Les réformes structurelles et sectorielles constituent des gisements de croissance.
Les politiques macroéconomiques n’auraient aucun effet significatif sur la croissance au Maroc.
Par M. Diao
Au Maroc, les principales sources de la croissance sont, entre autres, la demande intérieure et l’investissement public. Sachant que les secteurs primaire et secondaire sont pourvoyeurs d’une grande valeur ajoutée.
Pour l’année en cours, la croissance devrait se caractériser par une atonie manifeste, avec un taux de 2,9% du PIB (contre 7,2% du PIB en 2021). Cette configuration conforte la pertinence du webinaire portant sur les sources de la croissance en 2022, organisé récemment par la Fondation Attijariwafa bank. «Au-delà des leviers traditionnels et des sources classiques de la croissance, il est important de savoir que les réformes structurelles et sectorielles constituent des gisements de croissance», explique Nadia Hachimi Alaoui, chargée de recherche à l’Université de Turin (Italie). Il y a lieu de souligner que pour certains économistes, il existe une forte corrélation entre le niveau de développement d’un pays et la solidité de ses institutions.
L’assertion de Nadia Hachimi Alaoui est partagée en partie par Nabil Adil, directeur de l’Institut de recherche en géopolitique et géoéconomie de l’école de management ESCA, qui a exprimé une idée pour le moins originale. «Au Maroc, les données prouvent que les politiques macroéconomiques n’ont aucun effet significatif sur la croissance. Pour preuve, le taux directeur fixé par Bank Al-Maghrib est passé de 7 à 1,5% au cours de ces dernières années, et ce sans réelle incidence sur le tissu économique», précise-t-il en substance.

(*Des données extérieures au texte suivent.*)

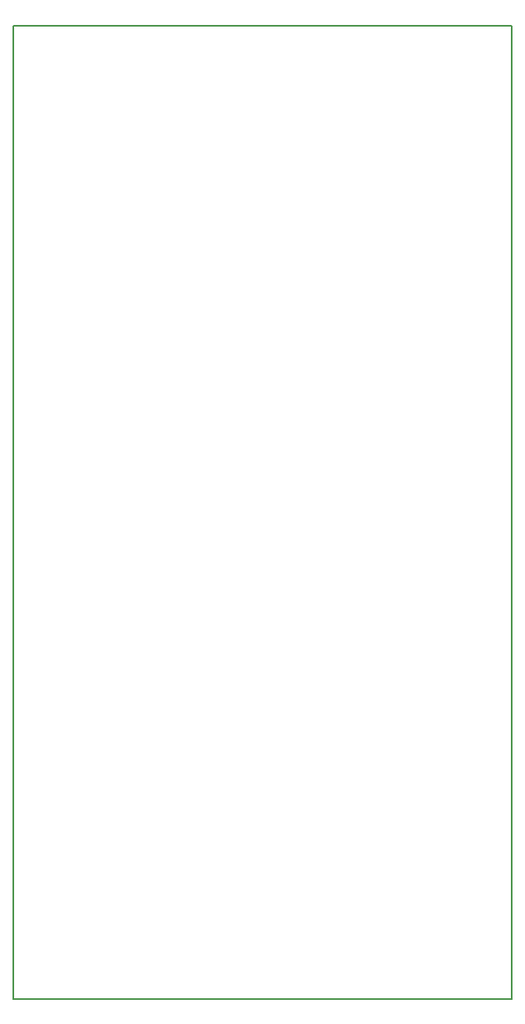
<source format=gbr>
%TF.GenerationSoftware,KiCad,Pcbnew,(6.0.0-0)*%
%TF.CreationDate,2022-10-16T11:18:23-07:00*%
%TF.ProjectId,refresh rate reader,72656672-6573-4682-9072-617465207265,rev?*%
%TF.SameCoordinates,Original*%
%TF.FileFunction,Profile,NP*%
%FSLAX46Y46*%
G04 Gerber Fmt 4.6, Leading zero omitted, Abs format (unit mm)*
G04 Created by KiCad (PCBNEW (6.0.0-0)) date 2022-10-16 11:18:23*
%MOMM*%
%LPD*%
G01*
G04 APERTURE LIST*
%TA.AperFunction,Profile*%
%ADD10C,0.200000*%
%TD*%
G04 APERTURE END LIST*
D10*
X172720000Y-149860000D02*
X121920000Y-149860000D01*
X121920000Y-50800000D02*
X172720000Y-50800000D01*
X172720000Y-50800000D02*
X172720000Y-149860000D01*
X121920000Y-149860000D02*
X121920000Y-50800000D01*
M02*

</source>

Pour l’économiste, qui a rappelé le caractère déterminant du secteur agricole sur la croissance économique, l’urgence est de doter le Maroc d’un tissu productif performant et compétitif à même de générer davantage de valeur ajoutée et de postes de travail pérennes et décents. En clair, tout l’enjeu pour les pouvoirs publics serait de bâtir les conditions idoines pour l’émergence d’une quinzaine de secteurs aussi performants que les industries automobile et aéronautique. Ce qui remet en selle le débat sur la diversification économique ainsi que celle des exportations, limitées au niveau des produits sophistiqués au haut contenu technologique.
Par ailleurs, Javier Diaz Cassou, économiste senior à la Banque mondiale, a pointé du doigt le faible nombre d’entreprises créées annuellement, couplé à la mortalité aigue des PME marocaines. «La réforme de l’éducation, la promotion de l’innovation ainsi que l’observation stricte des règles de concurrence permettront de libérer la croissance au Maroc», dixit l’économiste senior de la Banque mondiale. En revanche, celui-ci a été dithyrambique sur la mise en place du Fonds Mohammed VI pour l’investissement, la réforme des établissements et entreprises publics (EEP), tout en saluant la gestion de la crise liée à la covid-19 au Maroc.
Les limites de l’Etat social
Nabil Adil est formel. L’Etat social n’est pas un mythe au Maroc, mais bien une réalité. «Le système de subvention (farine, butane), les agréments ainsi que l’existence d’un système éducatif gratuit, constituent autant de manifestations de Etat social dont les limites sont criardes aujourd’hui», explique-til. Face aux ressources publiques limitées, l’économiste s’interroge sur la soutenabilité des dépenses sociales en constante augmentation en raison de l’inflation des besoins sociaux.
En revanche, pour Nadia Hachimi Alaoui, la mise en œuvre de la génération de l’Assurance maladie obligatoire (AMO) constitue un tournant pour l’édification d’un meilleur Etat social au Maroc. Sur un autre registre, lors de cet événement, les intervenants n’ont pas manqué de souligner les limites de l’investissement, dont le taux tourne autour de 30% du PIB à l’échelle nationale (contre une moyenne mondiale de 20%). En effet, au Maroc, l’investissement porté par le public, qui représente près des 2/3 de celui-ci, est peu générateur d’emplois.
A cela, il faudrait ajouter que l’ICOR au Maroc reste toujours élevé par rapport aux pays émergents. Pour rappel, l’ICOR équivaut au nombre de points d’investissement nécessaires à la réalisation d’un point de croissance économique.